The protagonist is a loyal civil servant who conscientiously runs the affairs of a tiny frontier garrison town, ignoring the threat of impending war with the “barbarians”, a neighboring tribe of nomads. But with the arrival of a special unit of the Civil Guard spreading the rumor that the barbarians are preparing to attack, he becomes witness to the cruel and illegal treatment of prisoners of war. Torture is used to obtain confessions from the barbarian prisoners, thus “proving” the necessity of the planned campaign against the tribe.
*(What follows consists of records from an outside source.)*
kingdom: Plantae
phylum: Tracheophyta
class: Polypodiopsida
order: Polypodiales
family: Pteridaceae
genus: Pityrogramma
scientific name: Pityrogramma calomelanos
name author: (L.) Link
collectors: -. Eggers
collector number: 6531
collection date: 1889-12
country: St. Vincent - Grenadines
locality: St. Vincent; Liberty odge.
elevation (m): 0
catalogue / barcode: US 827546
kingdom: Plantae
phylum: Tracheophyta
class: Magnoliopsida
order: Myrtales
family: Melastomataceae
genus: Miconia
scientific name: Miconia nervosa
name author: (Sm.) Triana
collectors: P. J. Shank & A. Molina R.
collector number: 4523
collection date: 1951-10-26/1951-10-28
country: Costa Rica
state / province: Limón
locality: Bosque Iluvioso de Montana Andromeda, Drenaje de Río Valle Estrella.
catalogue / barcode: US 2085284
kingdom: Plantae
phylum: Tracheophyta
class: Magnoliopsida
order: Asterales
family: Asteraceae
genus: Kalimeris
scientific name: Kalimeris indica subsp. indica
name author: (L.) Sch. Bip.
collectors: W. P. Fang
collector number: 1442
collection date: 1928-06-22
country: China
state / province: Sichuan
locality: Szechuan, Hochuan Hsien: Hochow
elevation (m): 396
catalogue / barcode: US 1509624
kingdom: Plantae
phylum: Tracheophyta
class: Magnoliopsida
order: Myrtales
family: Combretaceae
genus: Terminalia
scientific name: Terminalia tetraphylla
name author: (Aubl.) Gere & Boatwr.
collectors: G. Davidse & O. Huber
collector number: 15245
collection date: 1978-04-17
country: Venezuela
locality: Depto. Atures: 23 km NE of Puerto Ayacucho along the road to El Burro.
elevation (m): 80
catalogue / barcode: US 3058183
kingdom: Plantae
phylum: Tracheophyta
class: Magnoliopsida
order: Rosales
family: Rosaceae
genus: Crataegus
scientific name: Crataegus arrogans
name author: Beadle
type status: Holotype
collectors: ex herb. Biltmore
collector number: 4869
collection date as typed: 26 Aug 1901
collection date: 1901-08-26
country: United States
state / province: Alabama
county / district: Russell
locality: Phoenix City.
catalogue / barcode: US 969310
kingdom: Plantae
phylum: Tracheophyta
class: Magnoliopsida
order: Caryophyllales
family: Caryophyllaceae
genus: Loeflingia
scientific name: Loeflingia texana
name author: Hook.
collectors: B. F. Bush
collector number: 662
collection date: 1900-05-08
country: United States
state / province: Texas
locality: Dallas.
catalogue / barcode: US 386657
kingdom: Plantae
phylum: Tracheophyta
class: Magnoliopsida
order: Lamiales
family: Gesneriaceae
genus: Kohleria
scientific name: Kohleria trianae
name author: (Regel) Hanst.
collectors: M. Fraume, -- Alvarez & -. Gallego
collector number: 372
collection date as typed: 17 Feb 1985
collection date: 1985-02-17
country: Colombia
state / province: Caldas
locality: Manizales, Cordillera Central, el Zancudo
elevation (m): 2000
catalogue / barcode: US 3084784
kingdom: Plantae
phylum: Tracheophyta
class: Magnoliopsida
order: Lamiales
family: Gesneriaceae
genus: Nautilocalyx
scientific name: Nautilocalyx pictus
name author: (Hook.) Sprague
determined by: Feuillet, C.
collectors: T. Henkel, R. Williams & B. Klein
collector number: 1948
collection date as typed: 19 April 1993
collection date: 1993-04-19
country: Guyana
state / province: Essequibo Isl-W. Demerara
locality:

Jolted into sympathy for the victims, the old man decides to take a stand. He attempts to maintain a final shred of decency and dignity by bringing home a barbarian girl, crippled by torture and nearly blind, and subsequently returning her to her people – an act of individual amends. This dangerous, exhausting expedition brands him forever as a traitor, after which he himself becomes a victim of public humiliation and torture.
NOTES:
John Coetzee, the South African writer and Nobel Prize Winner for Literature 2003, first published Waiting for the Barbarians as a novel in 1980. I contacted John Coetzee about adapting his book into an opera back in 1991 and made my first treatment of the opera that same year. I’d begun to do this kind of social/political opera in 1979 with Satyagraha, an opera that takes place in South Africa, concerning the life of Gandhi and the possibility of social change through non-violence.
My aim then, as it is now, was to preserve Coetzee’s bold allegorical approach while dramatizing the classic themes of confrontation, crisis and redemption so the audience itself is left weighing the meaning of good and evil in their own lives. To reduce the opera to a single historical circumstance or a particular political regime misses the point. That the opera can become an occasion for dialogue about political crisis illustrates the power of art to turn our attention toward the human dimension of history.